**What is required:**
Given the records below, pull every line with the word "False" into the answer.

**Dataset:**
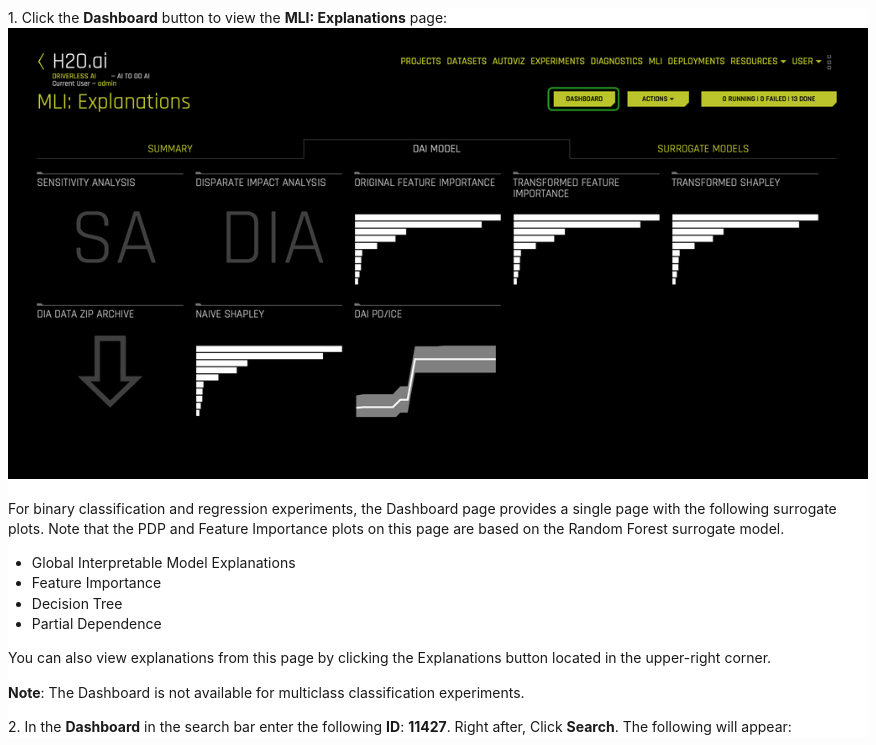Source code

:1\. Click the **Dashboard** button to view the **MLI: Explanations** page:
![dashboard](assets/dashboard.png)

For binary classification and regression experiments, the Dashboard page provides a single page with the following surrogate plots. Note that the PDP and Feature Importance plots on this page are based on the Random Forest surrogate model.

- Global Interpretable Model Explanations
- Feature Importance
- Decision Tree
- Partial Dependence

You can also view explanations from this page by clicking the Explanations button located in the upper-right corner.

**Note**: The Dashboard is not available for multiclass classification experiments.

2\. In the **Dashboard** in the search bar enter the following **ID**: **11427**. Right after, Click **Search**. The following will appear: 


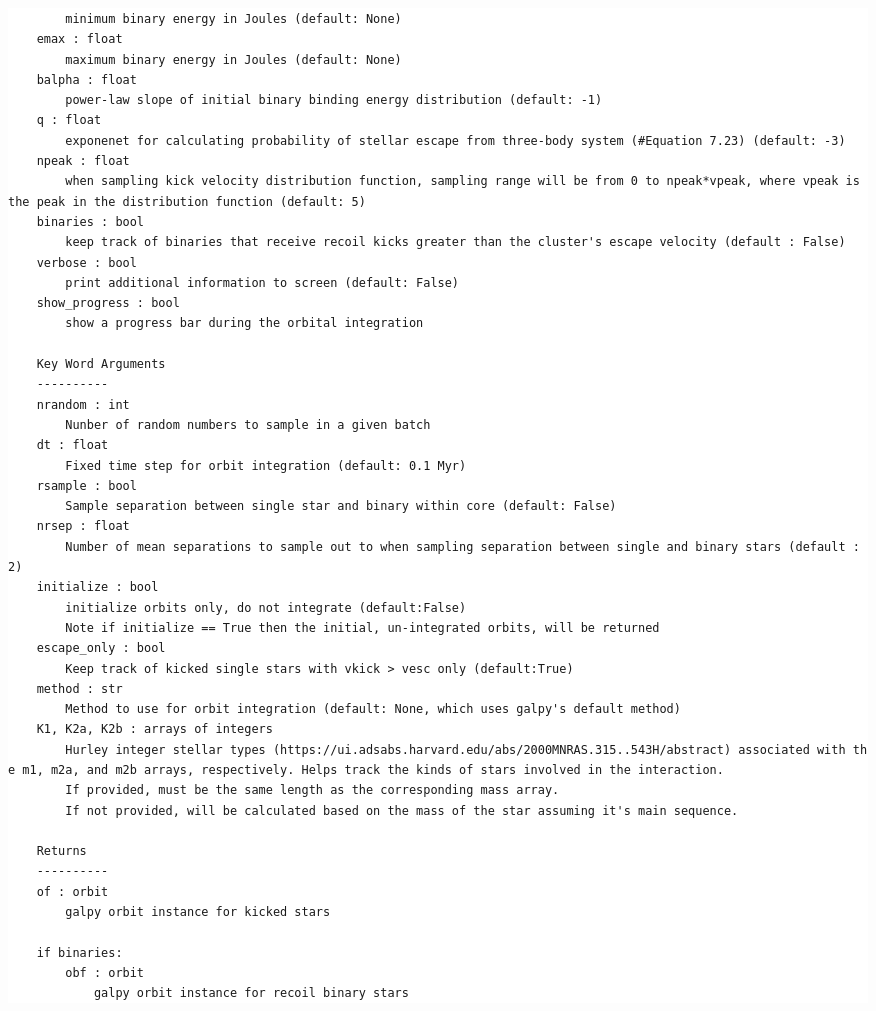             minimum binary energy in Joules (default: None)
        emax : float
            maximum binary energy in Joules (default: None)
        balpha : float
            power-law slope of initial binary binding energy distribution (default: -1)
        q : float
            exponenet for calculating probability of stellar escape from three-body system (#Equation 7.23) (default: -3)
        npeak : float
            when sampling kick velocity distribution function, sampling range will be from 0 to npeak*vpeak, where vpeak is the peak in the distribution function (default: 5)
        binaries : bool
            keep track of binaries that receive recoil kicks greater than the cluster's escape velocity (default : False)
        verbose : bool
            print additional information to screen (default: False)
        show_progress : bool
            show a progress bar during the orbital integration

        Key Word Arguments
        ----------
        nrandom : int
            Nunber of random numbers to sample in a given batch
        dt : float
            Fixed time step for orbit integration (default: 0.1 Myr)
        rsample : bool
            Sample separation between single star and binary within core (default: False)
        nrsep : float
            Number of mean separations to sample out to when sampling separation between single and binary stars (default : 2)
        initialize : bool
            initialize orbits only, do not integrate (default:False)
            Note if initialize == True then the initial, un-integrated orbits, will be returned
        escape_only : bool
            Keep track of kicked single stars with vkick > vesc only (default:True)
        method : str
            Method to use for orbit integration (default: None, which uses galpy's default method)
        K1, K2a, K2b : arrays of integers
            Hurley integer stellar types (https://ui.adsabs.harvard.edu/abs/2000MNRAS.315..543H/abstract) associated with the m1, m2a, and m2b arrays, respectively. Helps track the kinds of stars involved in the interaction.
            If provided, must be the same length as the corresponding mass array.
            If not provided, will be calculated based on the mass of the star assuming it's main sequence.

        Returns
        ----------
        of : orbit
            galpy orbit instance for kicked stars

        if binaries:
            obf : orbit
                galpy orbit instance for recoil binary stars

**Written answer:**
            keep track of binaries that receive recoil kicks greater than the cluster's escape velocity (default : False)
            print additional information to screen (default: False)
            Sample separation between single star and binary within core (default: False)
            initialize orbits only, do not integrate (default:False)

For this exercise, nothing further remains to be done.